Task to carry out: Copy out every line of the data that has the word "использования" somewhere in it.

········

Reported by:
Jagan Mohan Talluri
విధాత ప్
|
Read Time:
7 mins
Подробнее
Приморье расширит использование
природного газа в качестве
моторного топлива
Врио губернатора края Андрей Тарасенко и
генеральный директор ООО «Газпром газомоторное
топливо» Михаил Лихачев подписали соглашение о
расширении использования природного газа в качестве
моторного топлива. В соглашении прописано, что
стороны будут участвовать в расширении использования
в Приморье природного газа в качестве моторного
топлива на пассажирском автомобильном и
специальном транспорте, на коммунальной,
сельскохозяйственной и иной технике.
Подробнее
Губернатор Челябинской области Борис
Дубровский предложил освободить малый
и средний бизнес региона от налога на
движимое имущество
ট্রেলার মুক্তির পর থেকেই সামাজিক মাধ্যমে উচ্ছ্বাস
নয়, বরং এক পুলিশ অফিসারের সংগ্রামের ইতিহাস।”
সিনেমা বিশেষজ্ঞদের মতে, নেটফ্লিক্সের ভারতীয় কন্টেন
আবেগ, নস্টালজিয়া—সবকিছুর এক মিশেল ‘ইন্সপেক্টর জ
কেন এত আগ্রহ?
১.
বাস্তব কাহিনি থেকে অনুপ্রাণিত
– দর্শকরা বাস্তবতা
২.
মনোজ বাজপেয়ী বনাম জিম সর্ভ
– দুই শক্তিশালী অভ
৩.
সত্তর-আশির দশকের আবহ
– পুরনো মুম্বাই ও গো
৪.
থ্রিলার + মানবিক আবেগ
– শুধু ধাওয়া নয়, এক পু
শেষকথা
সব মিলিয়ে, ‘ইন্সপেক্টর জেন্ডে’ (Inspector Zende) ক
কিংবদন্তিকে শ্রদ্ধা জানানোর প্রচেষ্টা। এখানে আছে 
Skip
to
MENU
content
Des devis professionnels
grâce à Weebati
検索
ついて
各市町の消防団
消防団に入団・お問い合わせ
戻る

········

Result of this exercise:
расширении использования природного газа в качестве
стороны будут участвовать в расширении использования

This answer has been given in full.